**Extracted information**
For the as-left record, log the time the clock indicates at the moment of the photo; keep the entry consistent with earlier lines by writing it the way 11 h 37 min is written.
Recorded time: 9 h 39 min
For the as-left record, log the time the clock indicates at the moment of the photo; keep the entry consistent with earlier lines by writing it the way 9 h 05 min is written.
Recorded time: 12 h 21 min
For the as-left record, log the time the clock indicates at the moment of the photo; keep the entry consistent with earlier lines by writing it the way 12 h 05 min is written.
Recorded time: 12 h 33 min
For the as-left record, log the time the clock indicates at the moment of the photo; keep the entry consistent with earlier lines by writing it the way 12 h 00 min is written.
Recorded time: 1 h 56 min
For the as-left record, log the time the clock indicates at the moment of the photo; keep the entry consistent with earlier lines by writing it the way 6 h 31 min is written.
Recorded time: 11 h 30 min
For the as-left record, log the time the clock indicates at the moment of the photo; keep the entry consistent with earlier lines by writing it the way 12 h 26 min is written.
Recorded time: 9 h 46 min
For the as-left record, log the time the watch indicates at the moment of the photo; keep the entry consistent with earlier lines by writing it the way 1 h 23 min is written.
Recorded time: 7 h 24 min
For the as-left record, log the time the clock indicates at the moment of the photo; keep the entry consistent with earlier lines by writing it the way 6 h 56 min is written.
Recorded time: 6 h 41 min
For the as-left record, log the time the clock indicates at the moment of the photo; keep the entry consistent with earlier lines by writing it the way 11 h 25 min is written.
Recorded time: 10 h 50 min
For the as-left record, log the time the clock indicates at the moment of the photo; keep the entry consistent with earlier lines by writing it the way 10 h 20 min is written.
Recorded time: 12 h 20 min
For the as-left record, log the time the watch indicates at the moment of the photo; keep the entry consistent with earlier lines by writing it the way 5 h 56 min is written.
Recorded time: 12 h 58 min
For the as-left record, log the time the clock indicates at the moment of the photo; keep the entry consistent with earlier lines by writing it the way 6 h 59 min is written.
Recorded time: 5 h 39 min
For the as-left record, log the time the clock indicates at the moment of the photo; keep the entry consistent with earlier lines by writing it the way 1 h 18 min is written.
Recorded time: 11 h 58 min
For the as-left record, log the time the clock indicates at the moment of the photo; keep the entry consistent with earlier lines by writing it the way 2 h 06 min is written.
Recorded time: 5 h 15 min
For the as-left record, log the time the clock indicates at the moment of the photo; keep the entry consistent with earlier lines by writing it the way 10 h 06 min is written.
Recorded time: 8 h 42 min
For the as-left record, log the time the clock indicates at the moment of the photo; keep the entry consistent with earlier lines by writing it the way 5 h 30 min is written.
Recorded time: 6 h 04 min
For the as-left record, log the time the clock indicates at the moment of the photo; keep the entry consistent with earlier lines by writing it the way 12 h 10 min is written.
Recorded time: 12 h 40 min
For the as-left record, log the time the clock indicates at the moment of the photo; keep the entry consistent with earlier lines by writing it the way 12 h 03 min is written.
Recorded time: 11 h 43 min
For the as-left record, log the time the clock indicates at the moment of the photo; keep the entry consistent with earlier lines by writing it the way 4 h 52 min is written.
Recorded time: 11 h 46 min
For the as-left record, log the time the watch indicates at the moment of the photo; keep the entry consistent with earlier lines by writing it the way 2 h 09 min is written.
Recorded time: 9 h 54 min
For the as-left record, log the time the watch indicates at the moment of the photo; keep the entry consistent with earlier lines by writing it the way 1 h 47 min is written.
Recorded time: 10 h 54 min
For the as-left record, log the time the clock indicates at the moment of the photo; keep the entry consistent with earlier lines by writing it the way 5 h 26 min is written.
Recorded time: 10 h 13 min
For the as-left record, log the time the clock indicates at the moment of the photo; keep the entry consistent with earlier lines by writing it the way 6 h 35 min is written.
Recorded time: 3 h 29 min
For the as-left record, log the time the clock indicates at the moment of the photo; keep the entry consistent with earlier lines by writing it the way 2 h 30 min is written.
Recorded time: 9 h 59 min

**The task**
Can you reproduce all the items above word for word, each one unchanged and in the same order?

**Full response**
For the as-left record, log the time the clock indicates at the moment of the photo; keep the entry consistent with earlier lines by writing it the way 11 h 37 min is written.
Recorded time: 9 h 39 min
For the as-left record, log the time the clock indicates at the moment of the photo; keep the entry consistent with earlier lines by writing it the way 9 h 05 min is written.
Recorded time: 12 h 21 min
For the as-left record, log the time the clock indicates at the moment of the photo; keep the entry consistent with earlier lines by writing it the way 12 h 05 min is written.
Recorded time: 12 h 33 min
For the as-left record, log the time the clock indicates at the moment of the photo; keep the entry consistent with earlier lines by writing it the way 12 h 00 min is written.
Recorded time: 1 h 56 min
For the as-left record, log the time the clock indicates at the moment of the photo; keep the entry consistent with earlier lines by writing it the way 6 h 31 min is written.
Recorded time: 11 h 30 min
For the as-left record, log the time the clock indicates at the moment of the photo; keep the entry consistent with earlier lines by writing it the way 12 h 26 min is written.
Recorded time: 9 h 46 min
For the as-left record, log the time the watch indicates at the moment of the photo; keep the entry consistent with earlier lines by writing it the way 1 h 23 min is written.
Recorded time: 7 h 24 min
For the as-left record, log the time the clock indicates at the moment of the photo; keep the entry consistent with earlier lines by writing it the way 6 h 56 min is written.
Recorded time: 6 h 41 min
For the as-left record, log the time the clock indicates at the moment of the photo; keep the entry consistent with earlier lines by writing it the way 11 h 25 min is written.
Recorded time: 10 h 50 min
For the as-left record, log the time the clock indicates at the moment of the photo; keep the entry consistent with earlier lines by writing it the way 10 h 20 min is written.
Recorded time: 12 h 20 min
For the as-left record, log the time the watch indicates at the moment of the photo; keep the entry consistent with earlier lines by writing it the way 5 h 56 min is written.
Recorded time: 12 h 58 min
For the as-left record, log the time the clock indicates at the moment of the photo; keep the entry consistent with earlier lines by writing it the way 6 h 59 min is written.
Recorded time: 5 h 39 min
For the as-left record, log the time the clock indicates at the moment of the photo; keep the entry consistent with earlier lines by writing it the way 1 h 18 min is written.
Recorded time: 11 h 58 min
For the as-left record, log the time the clock indicates at the moment of the photo; keep the entry consistent with earlier lines by writing it the way 2 h 06 min is written.
Recorded time: 5 h 15 min
For the as-left record, log the time the clock indicates at the moment of the photo; keep the entry consistent with earlier lines by writing it the way 10 h 06 min is written.
Recorded time: 8 h 42 min
For the as-left record, log the time the clock indicates at the moment of the photo; keep the entry consistent with earlier lines by writing it the way 5 h 30 min is written.
Recorded time: 6 h 04 min
For the as-left record, log the time the clock indicates at the moment of the photo; keep the entry consistent with earlier lines by writing it the way 12 h 10 min is written.
Recorded time: 12 h 40 min
For the as-left record, log the time the clock indicates at the moment of the photo; keep the entry consistent with earlier lines by writing it the way 12 h 03 min is written.
Recorded time: 11 h 43 min
For the as-left record, log the time the clock indicates at the moment of the photo; keep the entry consistent with earlier lines by writing it the way 4 h 52 min is written.
Recorded time: 11 h 46 min
For the as-left record, log the time the watch indicates at the moment of the photo; keep the entry consistent with earlier lines by writing it the way 2 h 09 min is written.
Recorded time: 9 h 54 min
For the as-left record, log the time the watch indicates at the moment of the photo; keep the entry consistent with earlier lines by writing it the way 1 h 47 min is written.
Recorded time: 10 h 54 min
For the as-left record, log the time the clock indicates at the moment of the photo; keep the entry consistent with earlier lines by writing it the way 5 h 26 min is written.
Recorded time: 10 h 13 min
For the as-left record, log the time the clock indicates at the moment of the photo; keep the entry consistent with earlier lines by writing it the way 6 h 35 min is written.
Recorded time: 3 h 29 min
For the as-left record, log the time the clock indicates at the moment of the photo; keep the entry consistent with earlier lines by writing it the way 2 h 30 min is written.
Recorded time: 9 h 59 min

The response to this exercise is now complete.